Dataset content ->
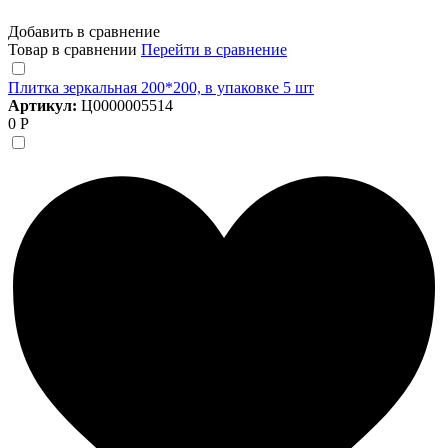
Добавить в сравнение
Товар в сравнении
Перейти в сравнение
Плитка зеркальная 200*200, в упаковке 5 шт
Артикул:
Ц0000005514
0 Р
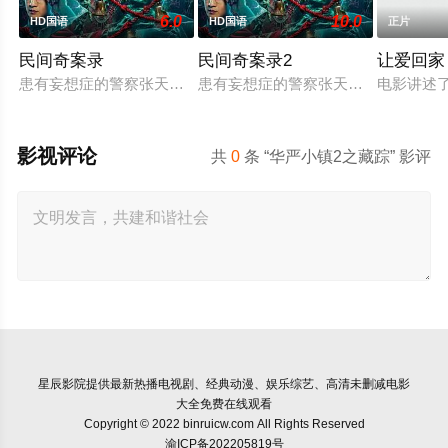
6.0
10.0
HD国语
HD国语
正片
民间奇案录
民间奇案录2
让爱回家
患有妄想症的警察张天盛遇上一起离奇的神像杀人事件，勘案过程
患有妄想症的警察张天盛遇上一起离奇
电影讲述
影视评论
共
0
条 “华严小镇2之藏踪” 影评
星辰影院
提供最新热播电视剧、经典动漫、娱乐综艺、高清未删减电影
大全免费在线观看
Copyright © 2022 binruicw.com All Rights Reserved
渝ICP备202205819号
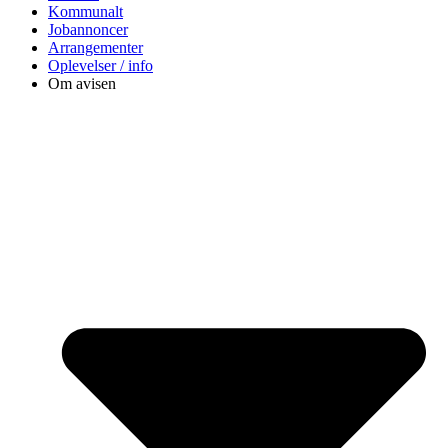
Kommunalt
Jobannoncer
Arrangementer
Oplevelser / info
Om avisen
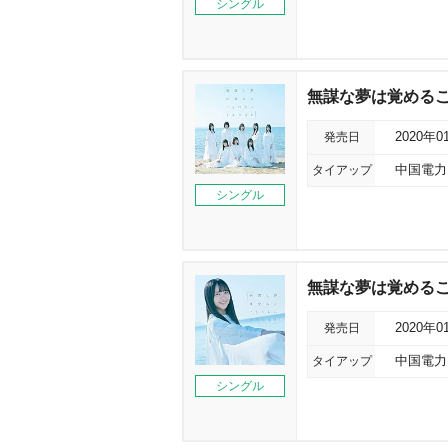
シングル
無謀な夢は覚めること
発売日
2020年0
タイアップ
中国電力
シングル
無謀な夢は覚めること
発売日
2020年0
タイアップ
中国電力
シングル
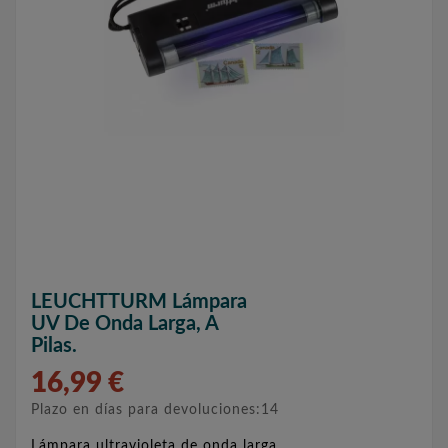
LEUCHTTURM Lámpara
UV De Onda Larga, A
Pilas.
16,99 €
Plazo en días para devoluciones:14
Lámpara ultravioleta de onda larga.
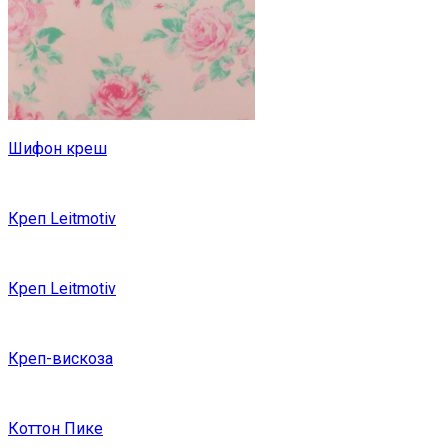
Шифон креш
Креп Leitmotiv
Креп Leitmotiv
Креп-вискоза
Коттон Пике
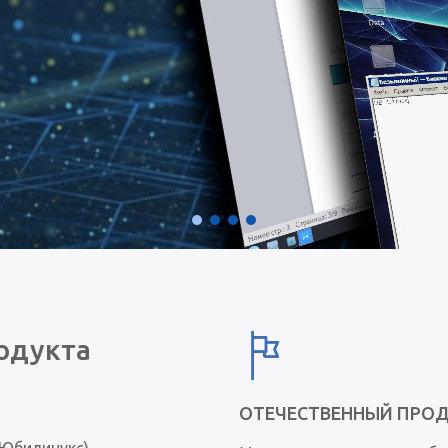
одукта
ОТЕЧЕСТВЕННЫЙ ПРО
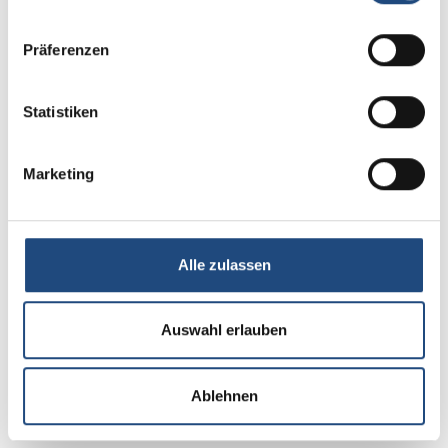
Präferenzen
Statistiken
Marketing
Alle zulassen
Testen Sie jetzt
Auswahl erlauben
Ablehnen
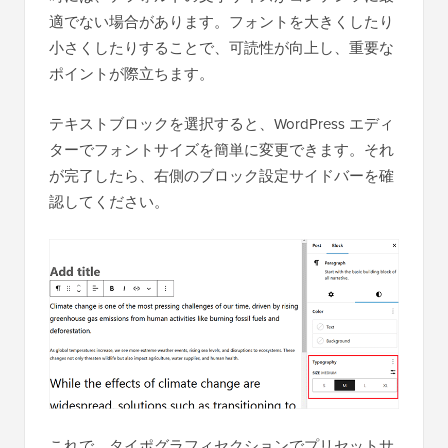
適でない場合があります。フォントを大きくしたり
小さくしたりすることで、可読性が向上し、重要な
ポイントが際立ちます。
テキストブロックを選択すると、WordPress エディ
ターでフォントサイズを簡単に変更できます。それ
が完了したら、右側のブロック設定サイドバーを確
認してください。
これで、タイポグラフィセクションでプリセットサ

What is expected -> Find every line above that contains the string "сравнение" and copy each one in full. Matching is case-sensitive.

Your solution ->
Добавить в сравнение
Перейти в сравнение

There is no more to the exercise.